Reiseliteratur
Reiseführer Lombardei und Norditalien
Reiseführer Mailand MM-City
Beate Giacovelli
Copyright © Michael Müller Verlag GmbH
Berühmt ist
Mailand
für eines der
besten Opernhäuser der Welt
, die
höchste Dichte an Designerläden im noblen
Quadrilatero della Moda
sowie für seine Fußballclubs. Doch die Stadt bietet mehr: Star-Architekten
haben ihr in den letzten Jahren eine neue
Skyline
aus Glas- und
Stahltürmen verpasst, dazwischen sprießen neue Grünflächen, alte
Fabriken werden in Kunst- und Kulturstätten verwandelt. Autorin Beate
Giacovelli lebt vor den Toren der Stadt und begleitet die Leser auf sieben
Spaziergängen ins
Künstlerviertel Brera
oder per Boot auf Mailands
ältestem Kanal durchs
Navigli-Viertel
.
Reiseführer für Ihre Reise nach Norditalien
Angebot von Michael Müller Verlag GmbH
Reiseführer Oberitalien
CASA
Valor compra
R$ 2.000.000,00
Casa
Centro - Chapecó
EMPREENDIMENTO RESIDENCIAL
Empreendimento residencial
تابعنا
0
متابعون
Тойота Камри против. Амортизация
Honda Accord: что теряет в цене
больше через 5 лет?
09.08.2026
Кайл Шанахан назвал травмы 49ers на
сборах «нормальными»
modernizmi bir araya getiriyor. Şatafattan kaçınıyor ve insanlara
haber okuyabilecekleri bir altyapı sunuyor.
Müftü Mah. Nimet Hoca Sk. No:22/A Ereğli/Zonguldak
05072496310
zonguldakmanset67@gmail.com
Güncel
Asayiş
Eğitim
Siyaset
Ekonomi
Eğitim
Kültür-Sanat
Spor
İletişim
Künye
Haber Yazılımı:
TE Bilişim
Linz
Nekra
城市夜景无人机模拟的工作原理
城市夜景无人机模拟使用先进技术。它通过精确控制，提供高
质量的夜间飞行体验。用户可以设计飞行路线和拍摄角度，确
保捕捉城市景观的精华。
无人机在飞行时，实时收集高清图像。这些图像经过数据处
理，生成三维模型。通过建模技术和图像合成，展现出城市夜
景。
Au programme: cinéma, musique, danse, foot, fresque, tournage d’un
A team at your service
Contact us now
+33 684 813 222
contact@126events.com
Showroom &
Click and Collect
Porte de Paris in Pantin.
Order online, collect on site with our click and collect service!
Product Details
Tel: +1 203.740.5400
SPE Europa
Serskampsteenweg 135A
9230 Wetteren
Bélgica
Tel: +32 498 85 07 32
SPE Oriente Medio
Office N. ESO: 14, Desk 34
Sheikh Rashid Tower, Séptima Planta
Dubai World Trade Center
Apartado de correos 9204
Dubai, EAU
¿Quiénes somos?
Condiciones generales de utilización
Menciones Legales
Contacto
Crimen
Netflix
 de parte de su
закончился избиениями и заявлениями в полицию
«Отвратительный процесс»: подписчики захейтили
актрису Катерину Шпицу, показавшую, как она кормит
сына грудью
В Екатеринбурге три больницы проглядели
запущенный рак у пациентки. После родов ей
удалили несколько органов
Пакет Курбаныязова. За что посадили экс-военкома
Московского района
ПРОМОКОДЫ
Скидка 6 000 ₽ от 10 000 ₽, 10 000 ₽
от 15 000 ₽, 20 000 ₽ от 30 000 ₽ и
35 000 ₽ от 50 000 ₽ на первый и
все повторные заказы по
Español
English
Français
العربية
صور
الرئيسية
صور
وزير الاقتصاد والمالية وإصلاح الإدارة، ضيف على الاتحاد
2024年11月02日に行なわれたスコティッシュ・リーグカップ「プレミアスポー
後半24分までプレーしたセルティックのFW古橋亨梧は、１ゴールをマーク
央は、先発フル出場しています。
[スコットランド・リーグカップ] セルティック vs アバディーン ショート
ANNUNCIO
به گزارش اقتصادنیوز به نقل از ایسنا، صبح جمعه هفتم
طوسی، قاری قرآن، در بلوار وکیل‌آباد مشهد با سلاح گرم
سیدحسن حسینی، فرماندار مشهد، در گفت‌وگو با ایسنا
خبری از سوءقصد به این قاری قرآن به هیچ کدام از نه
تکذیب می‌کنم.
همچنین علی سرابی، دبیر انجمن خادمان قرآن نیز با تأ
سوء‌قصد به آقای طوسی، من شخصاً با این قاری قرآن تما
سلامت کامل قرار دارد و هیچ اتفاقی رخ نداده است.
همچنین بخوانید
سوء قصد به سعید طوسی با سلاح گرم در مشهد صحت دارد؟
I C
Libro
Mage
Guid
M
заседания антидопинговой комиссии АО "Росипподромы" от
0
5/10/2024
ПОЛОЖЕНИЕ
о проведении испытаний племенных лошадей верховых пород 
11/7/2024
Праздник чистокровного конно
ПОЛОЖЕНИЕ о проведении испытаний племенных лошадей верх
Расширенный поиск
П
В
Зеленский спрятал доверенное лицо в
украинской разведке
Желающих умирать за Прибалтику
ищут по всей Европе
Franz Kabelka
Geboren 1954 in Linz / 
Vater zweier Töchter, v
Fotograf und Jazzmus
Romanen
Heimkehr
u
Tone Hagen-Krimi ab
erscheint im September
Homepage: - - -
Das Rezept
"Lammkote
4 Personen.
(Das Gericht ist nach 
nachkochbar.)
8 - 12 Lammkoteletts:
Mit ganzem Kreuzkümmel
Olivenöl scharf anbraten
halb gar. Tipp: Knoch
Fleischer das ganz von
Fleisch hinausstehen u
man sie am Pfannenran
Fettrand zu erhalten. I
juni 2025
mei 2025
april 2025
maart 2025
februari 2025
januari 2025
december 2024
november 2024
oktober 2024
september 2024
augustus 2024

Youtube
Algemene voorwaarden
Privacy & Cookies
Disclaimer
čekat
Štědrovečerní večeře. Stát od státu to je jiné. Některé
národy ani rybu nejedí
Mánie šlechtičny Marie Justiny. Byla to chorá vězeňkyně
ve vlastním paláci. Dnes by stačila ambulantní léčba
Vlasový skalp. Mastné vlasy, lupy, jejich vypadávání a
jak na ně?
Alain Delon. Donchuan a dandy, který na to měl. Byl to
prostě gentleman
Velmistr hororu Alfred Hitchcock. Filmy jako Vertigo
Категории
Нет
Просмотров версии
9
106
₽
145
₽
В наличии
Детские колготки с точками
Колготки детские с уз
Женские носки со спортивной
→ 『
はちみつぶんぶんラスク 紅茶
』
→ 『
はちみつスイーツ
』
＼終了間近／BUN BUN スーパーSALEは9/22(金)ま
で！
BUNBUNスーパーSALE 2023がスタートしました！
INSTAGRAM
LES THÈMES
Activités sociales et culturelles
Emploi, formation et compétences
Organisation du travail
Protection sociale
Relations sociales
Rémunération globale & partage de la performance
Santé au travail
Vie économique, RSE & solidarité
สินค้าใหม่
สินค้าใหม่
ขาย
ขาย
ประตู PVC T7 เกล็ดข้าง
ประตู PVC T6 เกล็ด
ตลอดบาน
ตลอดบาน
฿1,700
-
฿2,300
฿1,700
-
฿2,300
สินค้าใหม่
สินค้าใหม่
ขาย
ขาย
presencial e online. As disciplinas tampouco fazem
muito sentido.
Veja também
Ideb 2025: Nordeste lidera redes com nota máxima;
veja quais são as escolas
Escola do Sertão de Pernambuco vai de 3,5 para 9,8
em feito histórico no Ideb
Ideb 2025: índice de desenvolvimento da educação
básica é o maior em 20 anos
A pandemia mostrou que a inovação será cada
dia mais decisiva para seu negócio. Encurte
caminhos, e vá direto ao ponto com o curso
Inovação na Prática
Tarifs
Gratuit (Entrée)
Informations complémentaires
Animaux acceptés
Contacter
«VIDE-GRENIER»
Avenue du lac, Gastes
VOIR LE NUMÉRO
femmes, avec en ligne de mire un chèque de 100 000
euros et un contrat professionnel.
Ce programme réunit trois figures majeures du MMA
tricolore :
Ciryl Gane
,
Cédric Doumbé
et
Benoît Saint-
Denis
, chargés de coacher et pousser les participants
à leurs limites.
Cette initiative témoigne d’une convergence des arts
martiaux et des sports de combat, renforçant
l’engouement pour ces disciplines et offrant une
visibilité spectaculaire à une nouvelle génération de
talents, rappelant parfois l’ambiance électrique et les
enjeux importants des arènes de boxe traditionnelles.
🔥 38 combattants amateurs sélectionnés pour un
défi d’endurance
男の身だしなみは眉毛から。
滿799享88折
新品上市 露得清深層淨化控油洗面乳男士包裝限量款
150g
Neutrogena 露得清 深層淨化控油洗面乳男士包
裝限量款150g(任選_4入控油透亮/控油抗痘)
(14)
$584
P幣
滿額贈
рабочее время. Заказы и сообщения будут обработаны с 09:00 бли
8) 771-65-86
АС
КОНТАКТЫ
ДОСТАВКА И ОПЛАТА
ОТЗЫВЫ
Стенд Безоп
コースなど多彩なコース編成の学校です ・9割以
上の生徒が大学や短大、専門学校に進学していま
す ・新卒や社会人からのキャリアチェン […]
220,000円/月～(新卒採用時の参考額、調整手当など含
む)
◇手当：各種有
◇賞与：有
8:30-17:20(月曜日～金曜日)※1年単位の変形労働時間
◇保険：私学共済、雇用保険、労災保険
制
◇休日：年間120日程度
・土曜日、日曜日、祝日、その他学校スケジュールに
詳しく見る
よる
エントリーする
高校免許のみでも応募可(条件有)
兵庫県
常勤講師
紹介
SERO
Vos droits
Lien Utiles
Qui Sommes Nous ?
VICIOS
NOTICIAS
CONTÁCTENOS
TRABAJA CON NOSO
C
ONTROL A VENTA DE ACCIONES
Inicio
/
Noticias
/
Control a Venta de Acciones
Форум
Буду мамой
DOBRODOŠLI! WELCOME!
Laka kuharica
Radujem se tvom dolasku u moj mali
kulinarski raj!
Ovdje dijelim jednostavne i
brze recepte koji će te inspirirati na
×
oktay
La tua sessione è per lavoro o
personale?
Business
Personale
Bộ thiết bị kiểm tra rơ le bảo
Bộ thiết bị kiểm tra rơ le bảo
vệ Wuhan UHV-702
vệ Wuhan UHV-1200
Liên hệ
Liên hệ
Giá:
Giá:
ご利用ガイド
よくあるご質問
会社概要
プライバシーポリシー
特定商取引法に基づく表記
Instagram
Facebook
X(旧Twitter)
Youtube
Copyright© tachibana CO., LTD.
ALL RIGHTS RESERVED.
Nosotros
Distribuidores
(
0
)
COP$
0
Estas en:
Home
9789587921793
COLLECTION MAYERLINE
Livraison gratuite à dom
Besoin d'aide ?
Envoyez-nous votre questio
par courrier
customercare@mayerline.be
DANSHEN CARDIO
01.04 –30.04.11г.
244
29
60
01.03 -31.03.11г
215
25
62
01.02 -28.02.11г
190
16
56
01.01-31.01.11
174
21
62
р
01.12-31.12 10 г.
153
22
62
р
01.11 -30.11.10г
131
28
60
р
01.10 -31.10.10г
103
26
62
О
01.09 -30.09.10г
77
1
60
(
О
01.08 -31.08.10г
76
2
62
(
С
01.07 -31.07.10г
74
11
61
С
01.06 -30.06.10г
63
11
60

--

About this exercise:
Gather every line of the entries above that contains the string "Ideb". Case counts.

Written solution:
Ideb 2025: Nordeste lidera redes com nota máxima;
em feito histórico no Ideb
Ideb 2025: índice de desenvolvimento da educação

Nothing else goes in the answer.